Nyonya Liu yang sedang menjahit kaget setengah mati. Jarumnya hampir saja menusuk tangan karena teriakan tiba-tiba dari putrinya.
Mu Yao langsung mengobrak-abrik isi tas kulit itu, tapi dia tidak menemukan apa pun. Dia balik tasnya, mengosongkannya sampai habis, tapi tetap saja mutiara malam itu tidak ada. Seketika dia teringat pada teratai salju yang dulu juga tiba-tiba hilang entah ke mana.
Liu, yang sudah mulai paham situasinya, hanya bisa menenangkan putrinya sambil bicara pelan, "Yaoyao, jangan serakah, ya. Kalau barang itu hilang, mungkin memang bukan rezeki kita. Jangan dipaksain. Paham, kan?"
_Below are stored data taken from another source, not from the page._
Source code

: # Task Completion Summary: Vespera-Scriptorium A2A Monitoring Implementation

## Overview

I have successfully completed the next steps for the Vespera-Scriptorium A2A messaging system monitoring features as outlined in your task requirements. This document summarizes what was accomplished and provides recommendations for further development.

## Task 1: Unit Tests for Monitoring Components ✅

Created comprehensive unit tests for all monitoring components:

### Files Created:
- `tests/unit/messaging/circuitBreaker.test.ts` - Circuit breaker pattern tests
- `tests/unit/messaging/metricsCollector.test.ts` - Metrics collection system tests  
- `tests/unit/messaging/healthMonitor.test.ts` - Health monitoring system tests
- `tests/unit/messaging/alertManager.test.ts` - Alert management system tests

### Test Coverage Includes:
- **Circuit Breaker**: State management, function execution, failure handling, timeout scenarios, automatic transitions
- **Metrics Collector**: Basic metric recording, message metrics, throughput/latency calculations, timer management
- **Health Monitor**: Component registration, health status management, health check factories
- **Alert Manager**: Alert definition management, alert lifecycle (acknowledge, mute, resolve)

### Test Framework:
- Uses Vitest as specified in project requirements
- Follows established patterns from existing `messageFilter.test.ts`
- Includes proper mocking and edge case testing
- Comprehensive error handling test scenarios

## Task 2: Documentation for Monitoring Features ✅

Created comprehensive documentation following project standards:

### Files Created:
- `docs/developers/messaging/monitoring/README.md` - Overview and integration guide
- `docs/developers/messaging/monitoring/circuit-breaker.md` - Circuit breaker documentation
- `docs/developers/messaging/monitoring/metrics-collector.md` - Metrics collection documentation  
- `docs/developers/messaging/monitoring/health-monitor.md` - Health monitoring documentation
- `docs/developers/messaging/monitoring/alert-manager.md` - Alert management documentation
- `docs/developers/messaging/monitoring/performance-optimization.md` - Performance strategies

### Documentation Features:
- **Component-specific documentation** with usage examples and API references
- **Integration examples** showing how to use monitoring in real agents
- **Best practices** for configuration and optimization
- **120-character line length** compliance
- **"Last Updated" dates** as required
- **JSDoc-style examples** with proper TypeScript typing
Mu Yao sih nggak sampai sedih banget, tapi tetap saja hatinya agak kecewa. Kenapa semuanya menghilang satu per satu? Apa karena dia masih kecil, jadi bisa seenaknya ditindas? Tapi yang nggak dia tahu... suatu saat nanti, justru dia sendiri yang akan menghilang!